Acknowledging women’s influence and centrality to militant groups also requires a nuanced assessment of their varied levels of accountability.
As our fieldwork over the years has demonstrated, many other societies and states deal with similar challenges across their own insurgencies and wars. Whether in the context of north-eastern Nigeria’s Boko Haram movement or of the enduring hold of Al-Shabaab throughout many swatches of Somalia, women join and then exit armed groups, their own social vulnerabilities and grievances often merging with the broader grievances and fissures such groups reflect and exploit. Women form an intimate part of the story of the emergence of many of these armed movements: many Somali women, for instance, initially affiliated with the early Al-Shabaab movement for protection from warring clan violence. In Nigeria, Boko Haram militants have appealed effectively to women’s yearning for some independence and opportunity by offering them religious education and some matrimonial choice amid a corrupt, impoverished milieu of state failure. More recently, we have tried to grapple with the active, operational and support roles women play in these insurgencies, building that knowledge into our assessments of the groups themselves and the strategies we propose to counter their appeal.

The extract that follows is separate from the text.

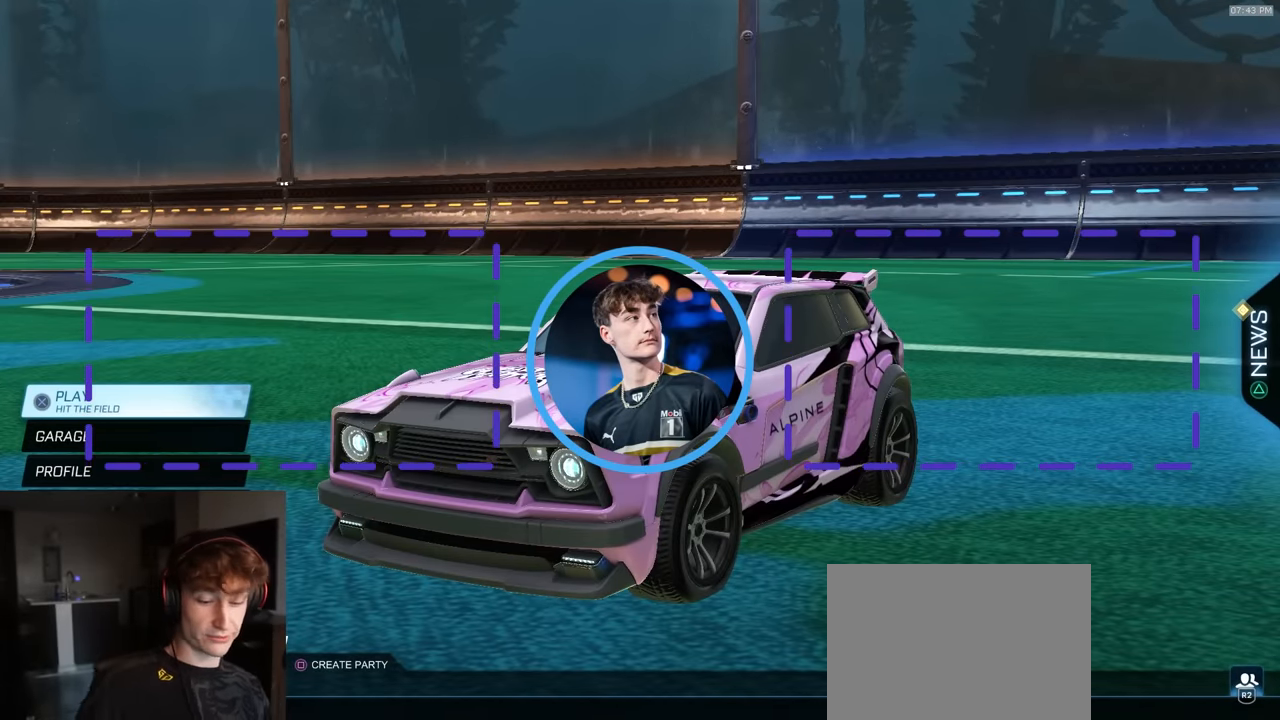
{"buttons": [], "left_stick": "center", "right_stick": "center", "events": []}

There are further complexities. Acknowledging women’s influence and centrality to militant groups also requires a nuanced assessment of their varied levels of accountability. The challenge is to refine one’s understanding of women’s involvement without swinging from one binary view to another, seeing women as either passive wives or so-called jihadist brides on the one hand, or as predatory combatants responsible for a militant group’s most dreadful atrocities, on par with male fighters, on the other. Our work in Nigeria in particular has tried to address this question, writing into the story of Boko Haram – so often memorialised by the #BringBackOurGirls movement that focuses on the group’s victims – a portrayal of women members who have consciously swelled the groups ranks while suffering its viciousness themselves.
These questions only scratch the surface of our Gender, Peace and Security project, which we are determined to develop and deepen.
Our 6 March essay surveys the shrinking space for women’s activism across Latin America and beyond. The “Our Journeys” travelogue from 5 March explores the growing civil society sphere in Iraq through a cast of young men and women who are finding new pathways to social and political influence. This is just a start to continued work on this topic throughout the coming year and beyond.